Do you prefer studio or performing live and why?

I prefer playing live because there’s a certain energy and emotion I get from connecting with an audience. When I’m playing live, I get completely lost in the music and leave it all out there. Plus, my music is meant to be played live where I can take risks and experiment more.

Is there any funny-unique story you would like to share with us, always in relation to your music ‘career’?

So uncle had a drumkit at my grandmothers which I used to play on everyday. One afternoon, I’m playing the drums at my grandma’s when this guy knocks on her door asking to speak with the drummer about joining his band. She insisted I wasn’t what he was looking for, but he just wouldn’t let it go. So, I come downstairs, and much to his surprise–I’m 4 years old! I was super excited– I mean c’mon it would have been my first real gig! Unfortunately, no fake ID would make me pass for 21, plus load time was way past my bedtime. Also… my grandma said no.

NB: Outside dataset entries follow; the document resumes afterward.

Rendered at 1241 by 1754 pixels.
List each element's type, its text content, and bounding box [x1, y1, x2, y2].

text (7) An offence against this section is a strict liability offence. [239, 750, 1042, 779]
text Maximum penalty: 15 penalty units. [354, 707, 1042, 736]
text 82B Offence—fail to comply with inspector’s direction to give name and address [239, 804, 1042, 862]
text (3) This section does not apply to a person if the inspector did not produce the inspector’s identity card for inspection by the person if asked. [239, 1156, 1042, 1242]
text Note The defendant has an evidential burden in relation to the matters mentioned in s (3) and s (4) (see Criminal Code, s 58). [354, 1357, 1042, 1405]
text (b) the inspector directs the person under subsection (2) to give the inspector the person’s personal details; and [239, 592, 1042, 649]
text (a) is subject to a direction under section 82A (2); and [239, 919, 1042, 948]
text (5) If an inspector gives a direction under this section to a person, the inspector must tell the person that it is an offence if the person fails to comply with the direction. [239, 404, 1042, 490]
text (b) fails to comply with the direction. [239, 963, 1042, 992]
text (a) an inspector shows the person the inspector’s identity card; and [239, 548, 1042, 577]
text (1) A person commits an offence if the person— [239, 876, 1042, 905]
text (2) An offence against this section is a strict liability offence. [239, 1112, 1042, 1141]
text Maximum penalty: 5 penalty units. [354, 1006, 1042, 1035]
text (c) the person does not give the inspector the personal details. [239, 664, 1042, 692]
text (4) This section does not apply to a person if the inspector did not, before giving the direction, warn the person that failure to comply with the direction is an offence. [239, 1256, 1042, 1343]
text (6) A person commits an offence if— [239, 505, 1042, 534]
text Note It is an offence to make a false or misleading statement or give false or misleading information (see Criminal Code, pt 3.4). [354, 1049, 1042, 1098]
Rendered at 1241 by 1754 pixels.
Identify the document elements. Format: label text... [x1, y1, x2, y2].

Which track of your own would you point out as the most unique and why?

Fool’s Gold is pretty unique since it packs a variety of styles and genres into a tidy 3 minute song. The verses are funky with the horns, the middle break gets spacy, then gets funky at the end. I’m happy with how it turned out.

Would you like to share with our readers your future plans?

Right now, plans are for an EP to come out shortly with a full-length LP to be released later in the year.

Free question!!! (Ask yourself a question) you wish to answer and haven’t been given the opportunity…

You play a variety of instruments, which do you prefer playing the most.

I’m a drummer first and foremost, so when I am behind the kit, I really feel like I’m in the drivers seat. To me, the drummer is like the quarterback or goalkeeper, they’re the person who keeps things doing. A fantastic drummer can make an average band sound great.